5. Pay for expenses with a business credit card.
For business expenses, the best and most secure payment method is a business credit card. Most will have zero-liability fraud protection, and if you need to dispute a transaction, you won’t be out any money during that process. You can set spending limits on employee cards and receive immediate notifications of any transaction via text alerts.
Any payment method has its risks, but credit cards have the most safeguards and security features. Security isn’t the only benefit of business credit cards, as they also provide detailed expense reports and the opportunity to maximize your travel rewards.
6. Set internal controls to guard against employee fraud.
Regardless of how much you trust your employees, it’s wise to use internal controls to limit your employee fraud risk. Otherwise, employees could misuse company funds or steal customer information.
Limit each employee’s access to only the information they need for their job. Make sure your systems log what information each employee accesses. Set up segregation of duties to prevent any single employee from having too much responsibility. For example, instead of having one employee make purchases and go over expense reports, split those tasks among two employees.
7. Monitor your employees’ accounts.
Any employee’s account is a potential hacker’s portal to your most valuable information. To protect your business from employee account hacks, you should analyze their logs and behavior while setting rule-based alerts. In doing so, you can identify unusual login attempts that often indicate a hacker inside the account.
8. Create firm employment agreements.
In all your job contracts, include text that forbids your employees from sharing certain types of information. Every time an employee shares information, they transmit data through a channel that, even if highly secure, could still theoretically be breached. If this information isn’t shared in the first place, it can’t be accessed.

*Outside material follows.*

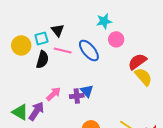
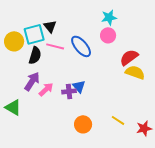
cyan star: (104, 21) -> (109, 17), moved
cyan square: (41, 38) -> (34, 34), size x1.5
yellow semicircle: (143, 77) -> (135, 72), turned -30
purple arrow: (36, 111) -> (32, 81), moved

9. Plan your response to data breaches.
You always need to be prepared for a worst-case scenario. How you respond to security incidents can be the difference between a minor data loss and a costly breach. Your plan should include the following steps:
- Close any holes immediately. Disconnect and shut down any compromised computers, and stop using any compromised programs.
- Notify the appropriate parties. Depending on the information that was stolen, you may need to let customers and law enforcement know about it.
- Investigate what happened. Conduct an internal review or hire an agency to find out what went wrong.